Source information
══════════
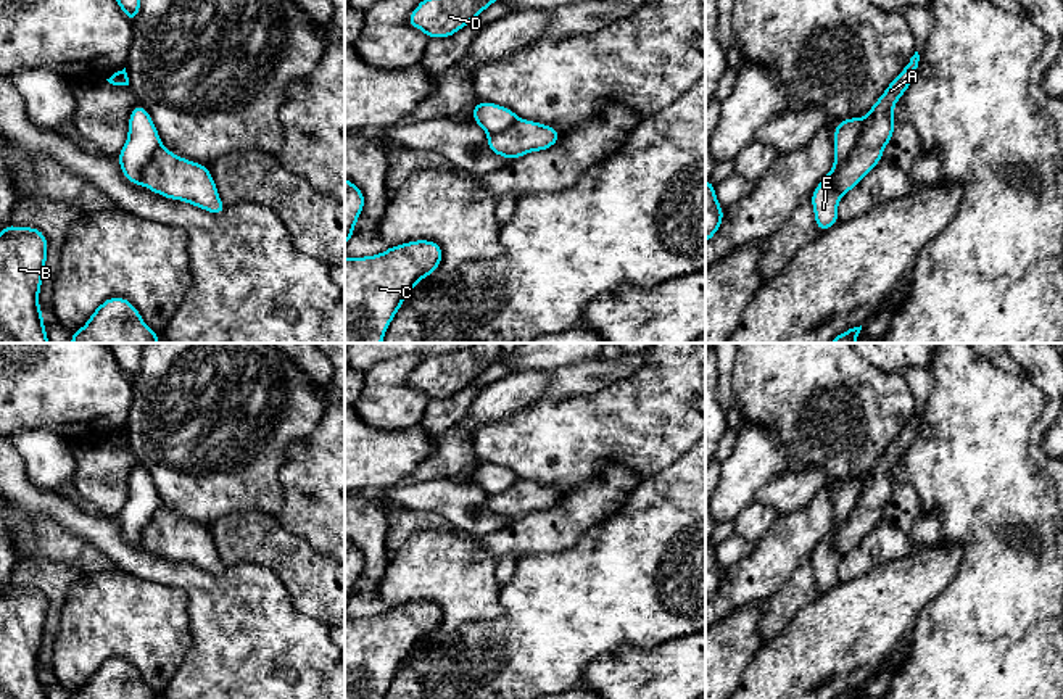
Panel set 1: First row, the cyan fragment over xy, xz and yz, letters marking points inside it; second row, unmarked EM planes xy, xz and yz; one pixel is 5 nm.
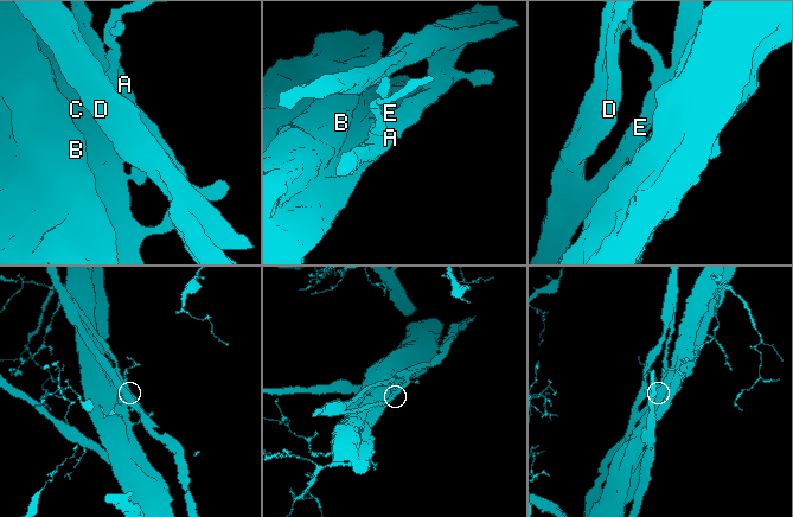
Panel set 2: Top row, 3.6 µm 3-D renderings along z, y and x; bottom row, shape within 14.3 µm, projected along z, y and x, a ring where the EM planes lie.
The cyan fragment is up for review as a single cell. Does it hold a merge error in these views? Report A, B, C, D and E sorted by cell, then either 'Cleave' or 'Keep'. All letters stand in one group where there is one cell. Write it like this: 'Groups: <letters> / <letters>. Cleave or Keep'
Groups: A D / B C E. Cleave

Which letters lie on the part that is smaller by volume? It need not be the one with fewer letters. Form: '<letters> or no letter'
A, D

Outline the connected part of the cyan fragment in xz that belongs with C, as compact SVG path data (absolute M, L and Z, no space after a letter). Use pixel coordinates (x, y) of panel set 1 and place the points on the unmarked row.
M432 601L388 607L374 617L345 617L345 699L383 699L411 651L438 630L441 618L441 607Z

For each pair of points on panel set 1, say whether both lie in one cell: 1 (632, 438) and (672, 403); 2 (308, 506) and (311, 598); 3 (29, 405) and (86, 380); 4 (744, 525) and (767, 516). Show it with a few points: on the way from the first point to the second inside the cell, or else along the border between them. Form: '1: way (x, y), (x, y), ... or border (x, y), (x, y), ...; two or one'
1: way (641, 429), (662, 408); one
2: border (277, 522), (327, 554); two
3: way (39, 390), (49, 380), (71, 380); one
4: way (749, 524), (762, 516); one

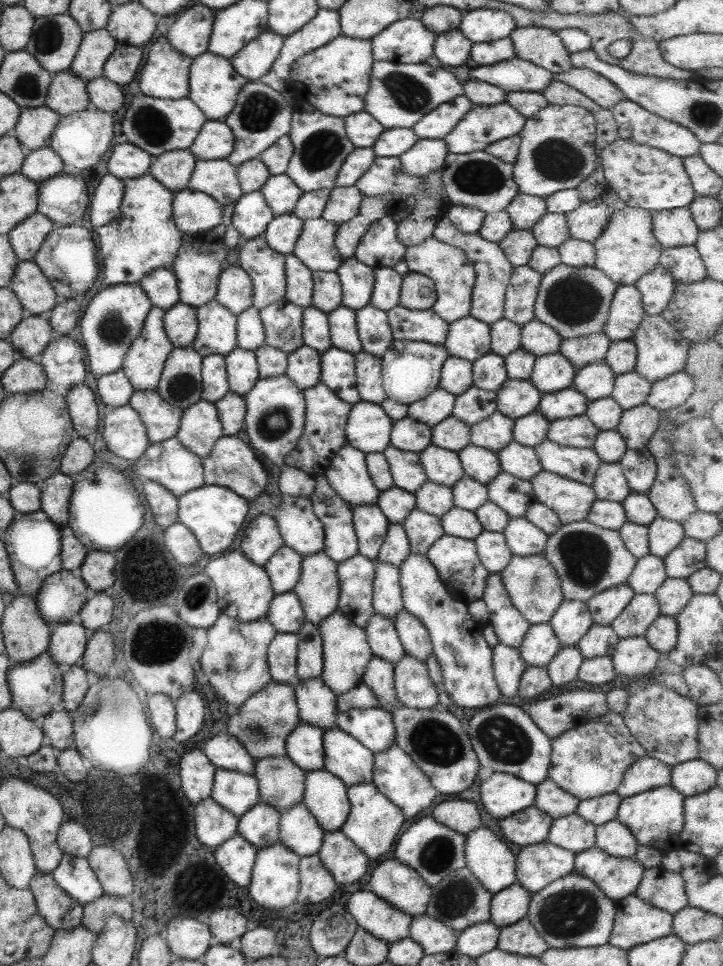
══════════
Give back all the material exactly, with no pictures.

Panel set 1: First row, the cyan fragment over xy, xz and yz, letters marking points inside it; second row, unmarked EM planes xy, xz and yz; one pixel is 5 nm.
Panel set 2: Top row, 3.6 µm 3-D renderings along z, y and x; bottom row, shape within 14.3 µm, projected along z, y and x, a ring where the EM planes lie.
The cyan fragment is up for review as a single cell. Does it hold a merge error in these views? Report A, B, C, D and E sorted by cell, then either 'Cleave' or 'Keep'. All letters stand in one group where there is one cell. Write it like this: 'Groups: <letters> / <letters>. Cleave or Keep'
Groups: A D / B C E. Cleave

Which letters lie on the part that is smaller by volume? It need not be the one with fewer letters. Form: '<letters> or no letter'
A, D

Outline the connected part of the cyan fragment in xz that belongs with C, as compact SVG path data (absolute M, L and Z, no space after a letter). Use pixel coordinates (x, y) of panel set 1 and place the points on the unmarked row.
M432 601L388 607L374 617L345 617L345 699L383 699L411 651L438 630L441 618L441 607Z

For each pair of points on panel set 1, say whether both lie in one cell: 1 (632, 438) and (672, 403); 2 (308, 506) and (311, 598); 3 (29, 405) and (86, 380); 4 (744, 525) and (767, 516). Show it with a few points: on the way from the first point to the second inside the cell, or else along the border between them. Form: '1: way (x, y), (x, y), ... or border (x, y), (x, y), ...; two or one'
1: way (641, 429), (662, 408); one
2: border (277, 522), (327, 554); two
3: way (39, 390), (49, 380), (71, 380); one
4: way (749, 524), (762, 516); one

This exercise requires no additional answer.